By Chris Stetkiewicz, 7/25/01

SEATTLE (Reuters) - "Seattle officials on Monday said the city would meet greenhouse gas reduction targets in the 1997 Kyoto Protocol and blasted President Bush for pulling out of the international treaty. "We are sending a message to the federal administration that it is time to act, just like the rest of the world," Mayor Paul Schell told a press conference. Dubbed the Emerald City for its lush urban forests and boasting some of the greenest power and waste programs in the nation, Seattle pledged to beat the Kyoto goal to cut carbon dioxide emissions by 7 percent from 1990 levels and try to cut three times that much. Largely through conservation and purchases of wind power, Seattle will meet rising local electricity demand without spewing more greenhouse gases over the next decade and will offset its entire emission load by planting trees, reducing road traffic and recycling industrial waste and heat. The mitigation would cost city-owned utility Seattle City Light about $3 million a year, a tiny fraction of the half billion-dollar annual budget, officials said, rejecting Bush's assertion that the Kyoto treaty would wreck local economies.

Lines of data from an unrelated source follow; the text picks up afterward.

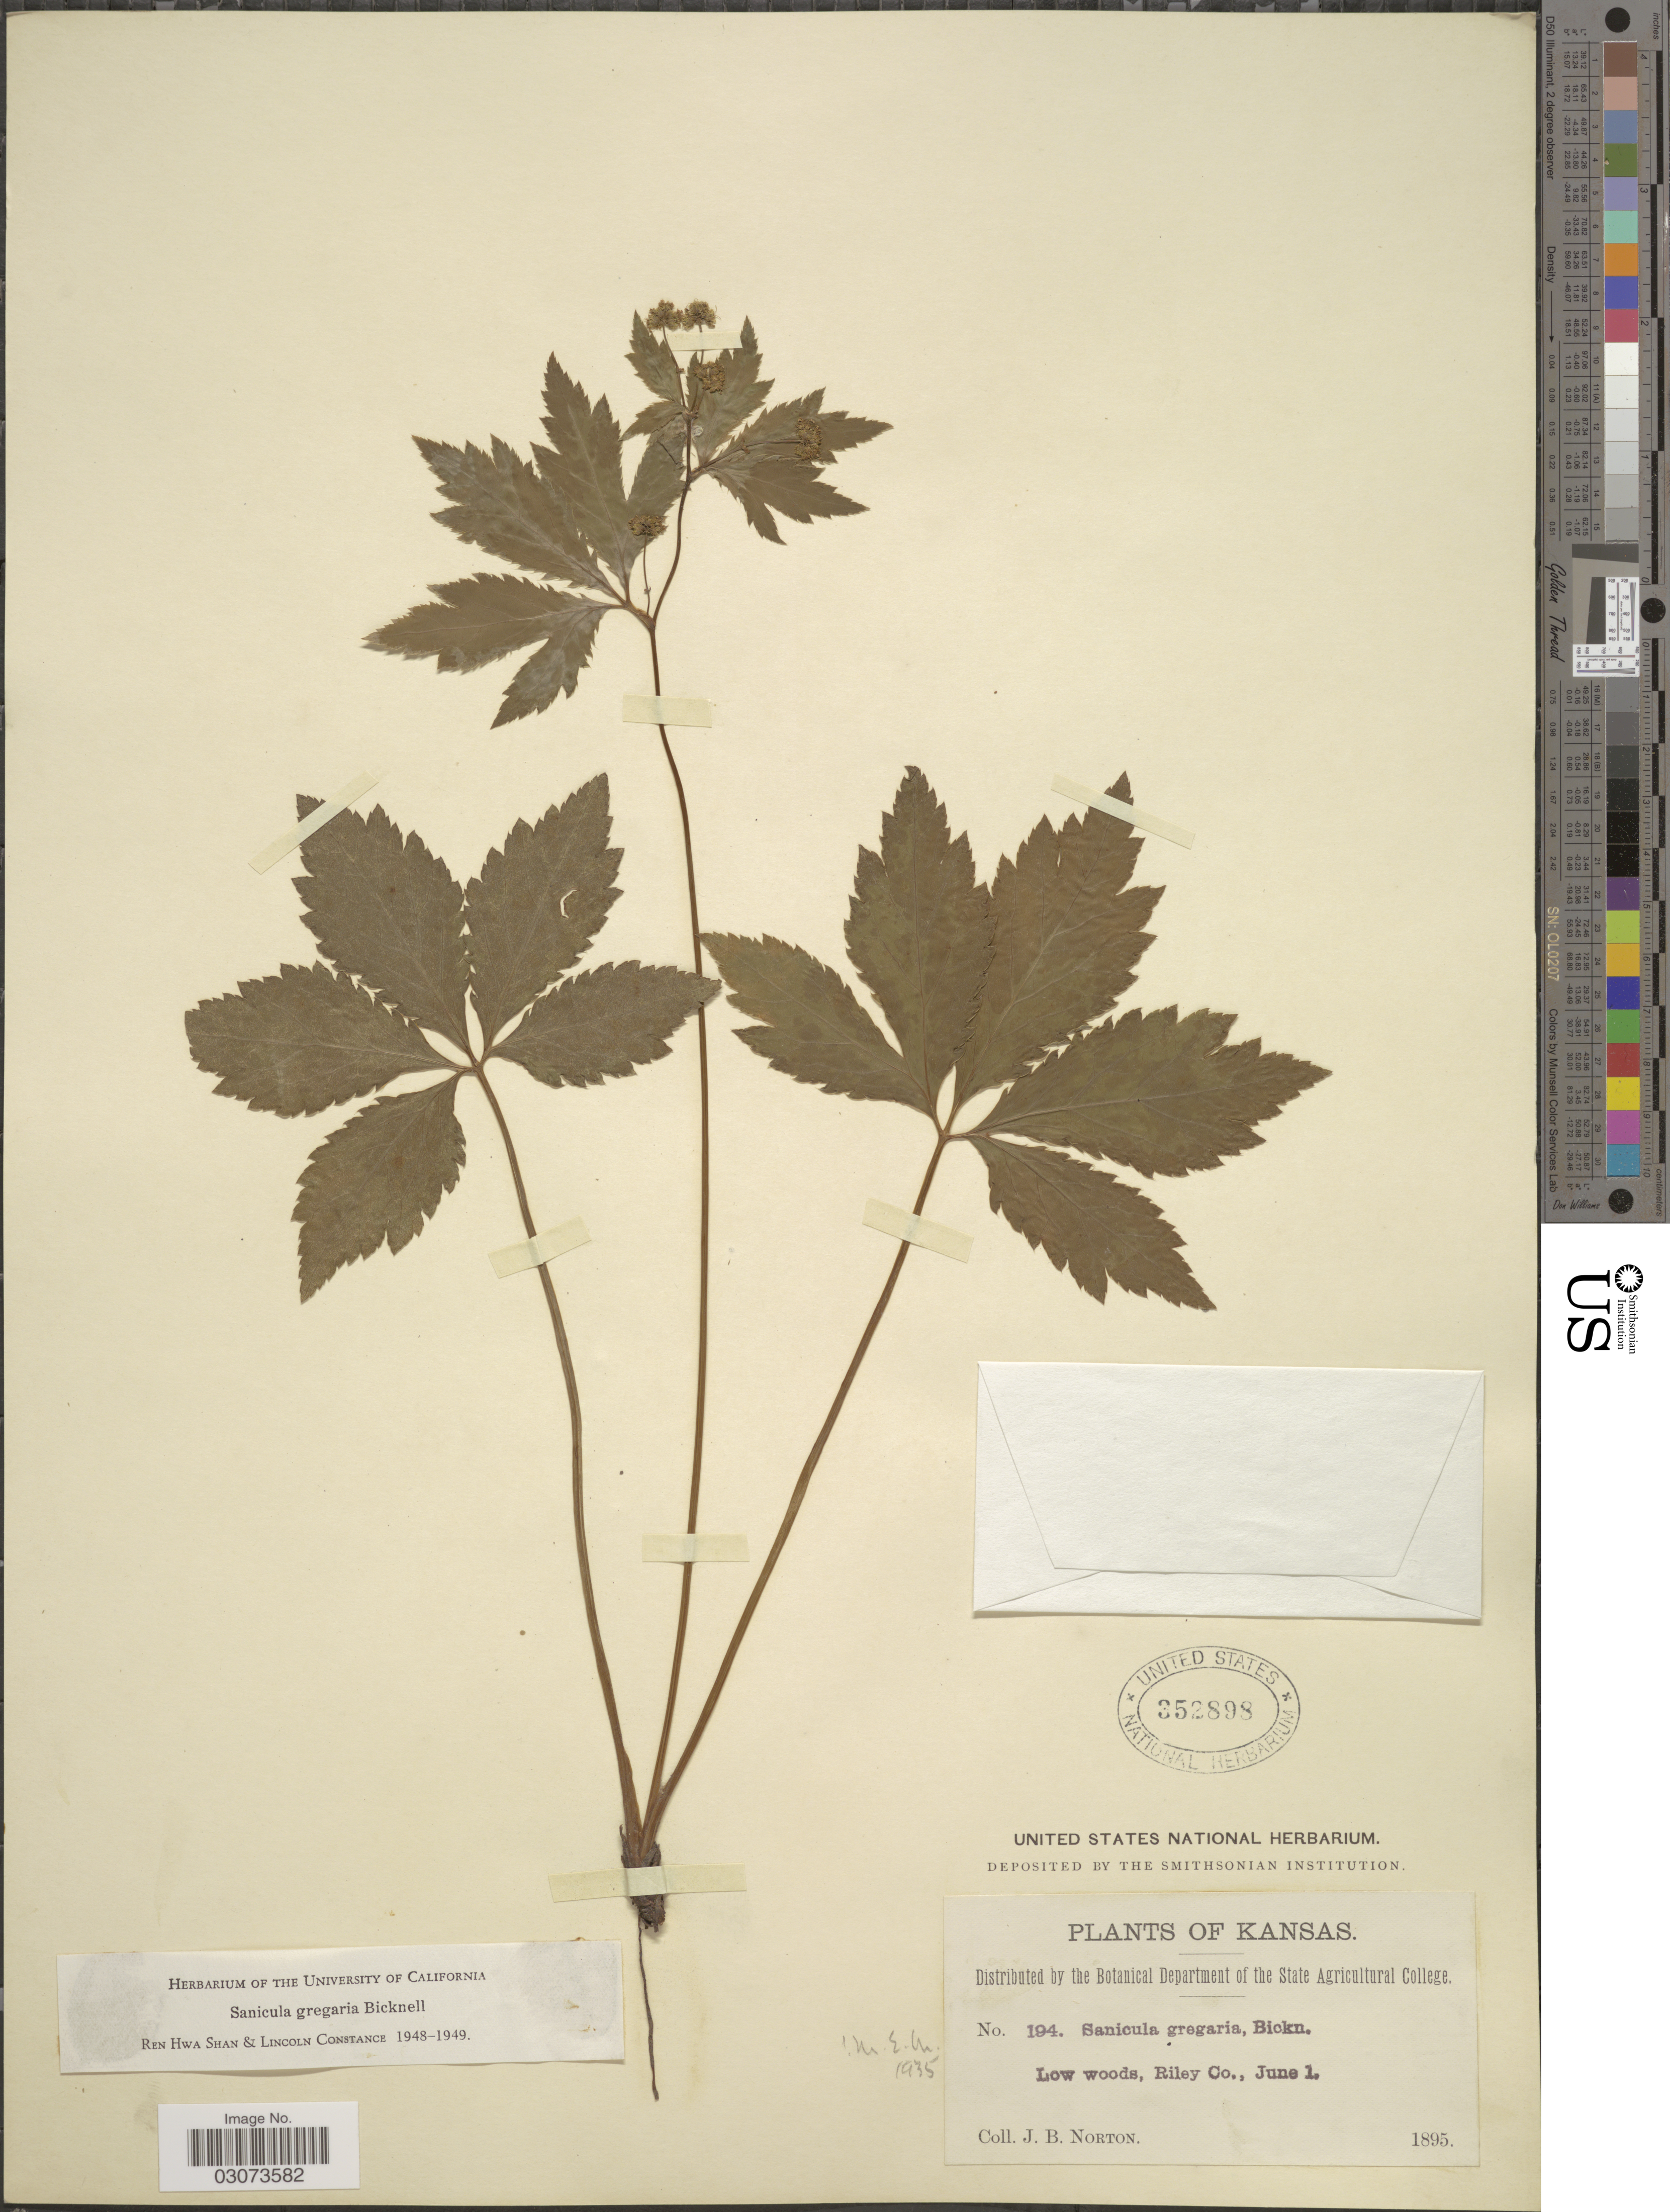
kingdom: Plantae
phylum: Tracheophyta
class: Magnoliopsida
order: Apiales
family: Apiaceae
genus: Sanicula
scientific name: Sanicula gregaria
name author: E.P. Bicknell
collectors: J. B. Norton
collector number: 194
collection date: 1895-06-01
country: United States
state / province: Kansas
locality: Riley Co.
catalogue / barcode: US 352898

The United States is the world's biggest polluters and the only major power to pull out of the Kyoto treaty, although the remaining signatories on Monday agreed to adhere to the targets anyway at a meeting in Bonn. "It's a scandal that the White House won't step up to (the issue) and Seattle has to," said City Councilor Jim Compton. Seattle has a decidedly green advantage over the rest of the nation, drawing most of its electricity from hydropower dams strung across raging rivers slicing through the U.S. Northwest. And in fact those very dams fuel sharp criticism from environmentalists for blocking migrating salmon, including several endangered species. Still, praise rolled in from various green groups for Seattle's efforts to go "climate neutral." "Seattle Mayor Paul Schell is providing the environmental leadership that is so obviously lacking in Washington, D.C.," said Daniel Lashof, head climate scientist at the National Resources Defense Council. Local residents, including many vocal environmentalists, voted heavily against Bush in last year's presidential election, though the statewide Washington ballot gave only a narrow victory to former Vice President Al Gore. Schell said he had not talked directly to Bush but noted that Bush's Environmental Protection Agency Administrator Christine Todd Whitman had expressed an interest in local conservation programs during a recent visit.

"Schell hopes to marshal support from other U.S. municipalities before taking Seattle's arguments directly to the White House. Beyond addressing local demand for green policies, Seattle officials also see themselves on the front line of the global warming debate, with big potential environmental threats right in their own backyard. Two years of drought have drained the region's reservoirs, rivers and mountain snowpack to dangerously low levels, forcing a temporary shutdown of a dozen hydroelectricity-powered aluminum smelters, pitting farmers against salmon in a battle for precious water and disrupting power supplies up and down the west coast. "The cost of not acting could be extraordinarily high. At its current pace global warming will reduce the region's snowpack by 50 percent over the next 50 years, threatening drinking water, irrigation and hydroelectric supplies," the city said in a statement. Seattle residents and companies have responded to a call for water and power conservation during the drought, helping hold down utility rate hikes, the city has said."